Pour comprendre le moteur du X‑43A, il est utile de le comparer à une fusée conventionnelle. Un moteur de fusée typique génère une poussée en brûlant un comburant liquide avec un carburant hydrogène dans une chambre de combustion.
Des gaz chauds à haute pression et à grande vitesse s'écoulent à travers une buse, accélérant à des vitesses de 5 000 à 10 000 mph (8 000 à 16 000 km/h) et produisant une poussée.
L’inconvénient des fusées conventionnelles est le besoin massif en oxygène à bord. Par exemple, la navette spatiale transportait 143 000 gallons (541 314 L) d’oxygène liquide, pesant 1 359 000 livres (616 432 kg). Sans cet oxygène, la navette ne pèserait que 165 000 lb (74 842 kg).
Les moteurs respiratoires éliminent le besoin d’oxygène à bord en récupérant l’oxygène atmosphérique pendant le vol. Pour les missions Terre-orbite, le véhicule transporterait de l'oxygène supplémentaire, mais bien moins qu'une navette spatiale.

Le moteur scramjet est d’une conception remarquablement simple, sans pièces mobiles. Le X‑43A lui-même fait partie du système moteur :l'avant fait office d'admission et l'arrière sert de buse qui accélère l'air d'échappement.
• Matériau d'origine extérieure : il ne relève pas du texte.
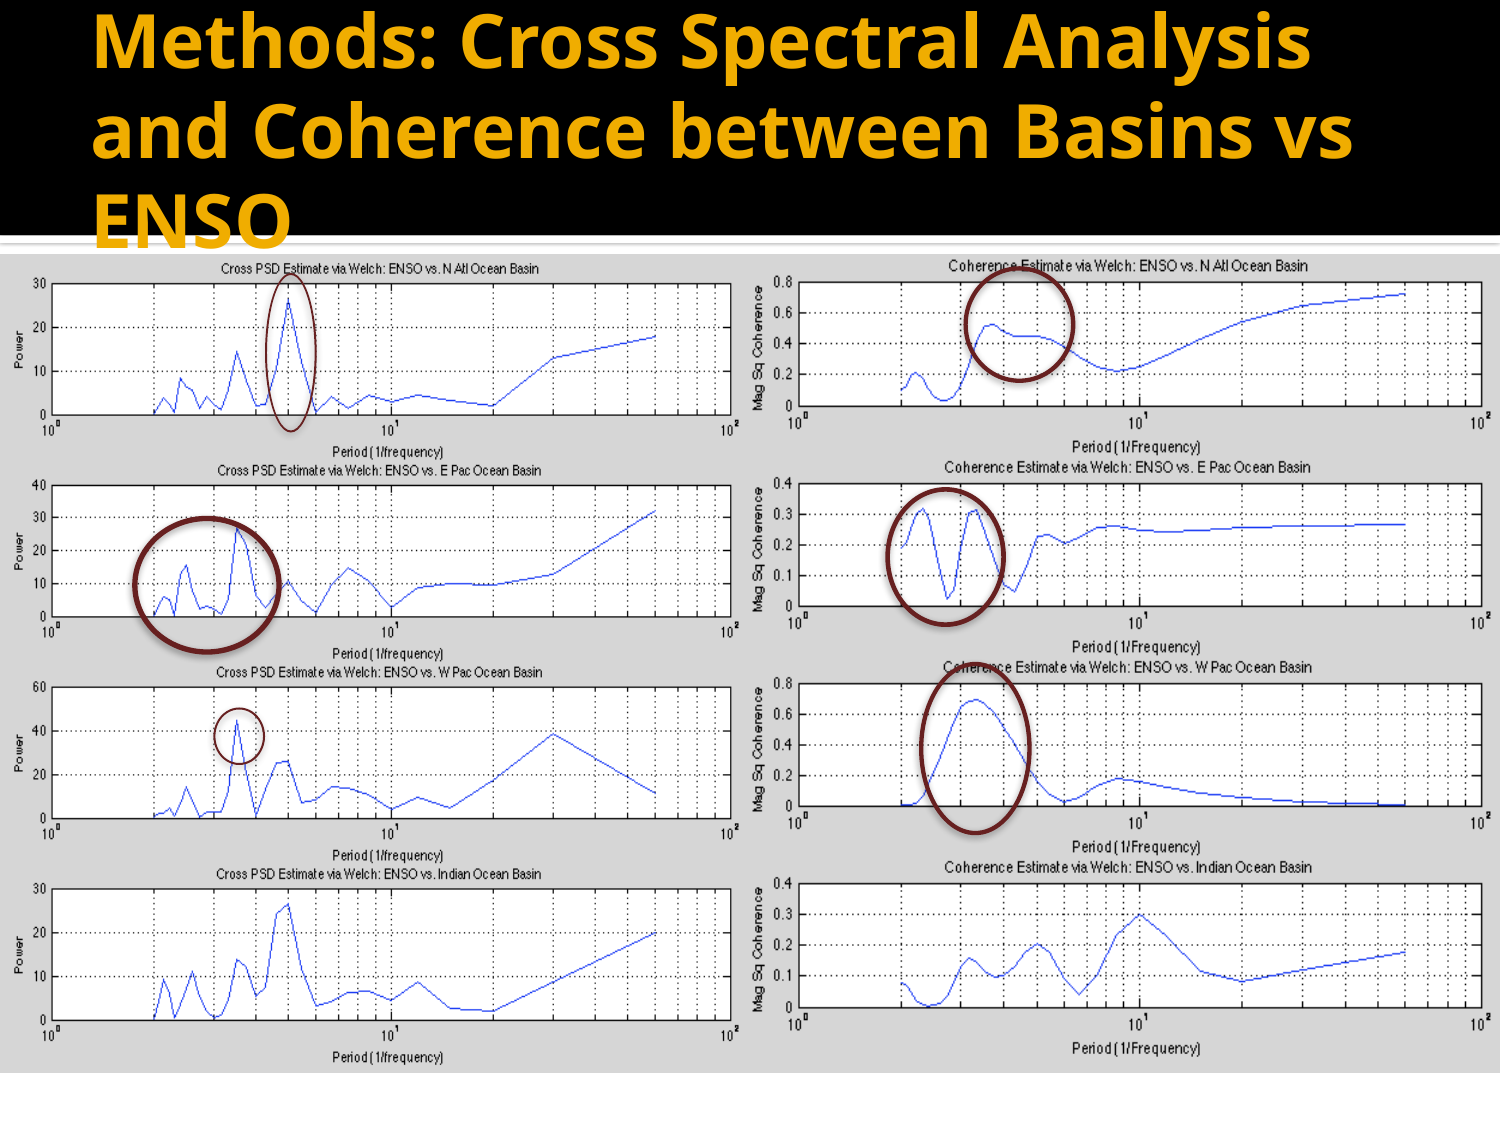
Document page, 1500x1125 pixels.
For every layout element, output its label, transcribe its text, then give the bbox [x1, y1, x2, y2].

picture [0, 254, 1500, 1073]
title Methods: Cross Spectral Analysis and Coherence between Basins vs ENSO [75, 25, 1425, 231]
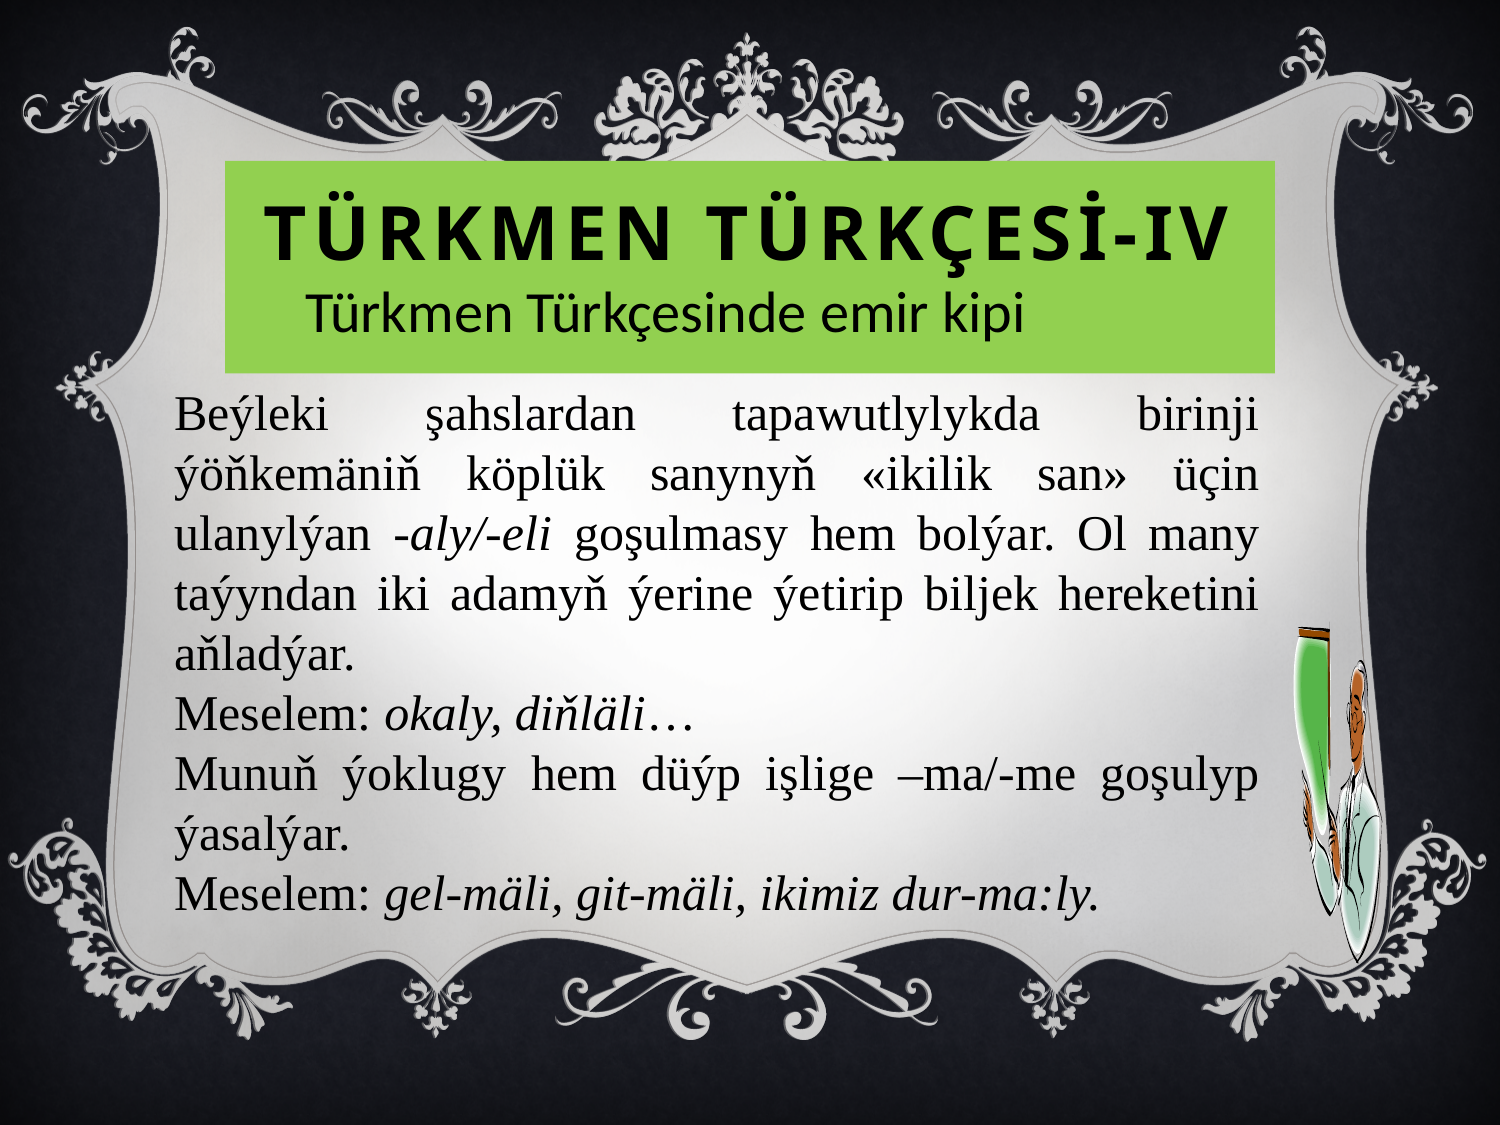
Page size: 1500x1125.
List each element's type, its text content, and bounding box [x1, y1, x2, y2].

text_box Beýleki şahslardan tapawutlylykda birinji ýöňkemäniň köplük sanynyň «ikilik san» üçin ulanylýan -aly/-eli goşulmasy hem bolýar. Ol many taýyndan iki adamyň ýerine ýetirip biljek hereketini aňladýar. Meselem: okaly, diňläli… Munuň ýoklugy hem düýp işlige –ma/-me goşulyp ýasalýar. Meselem: gel-mäli, git-mäli, ikimiz dur-ma:ly. [159, 373, 1275, 928]
text_box Türkmen Türkçesinde emir kipi [290, 267, 1210, 352]
picture [0, 0, 1500, 1125]
title TÜRKMEN TÜRKÇESİ-IV [225, 160, 1275, 373]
La combustion dans un scramjet ne se produit qu'à des vitesses supersoniques, car l'air doit circuler suffisamment rapidement pour être comprimé.
Au lieu d’un compresseur rotatif comme un turboréacteur, la vitesse d’avancement et la forme aérodynamique du véhicule compriment l’air entrant. De l'hydrogène est ensuite injecté dans ce flux, et les gaz chauds en expansion issus de la combustion accélèrent les gaz d'échappement pour créer une formidable poussée.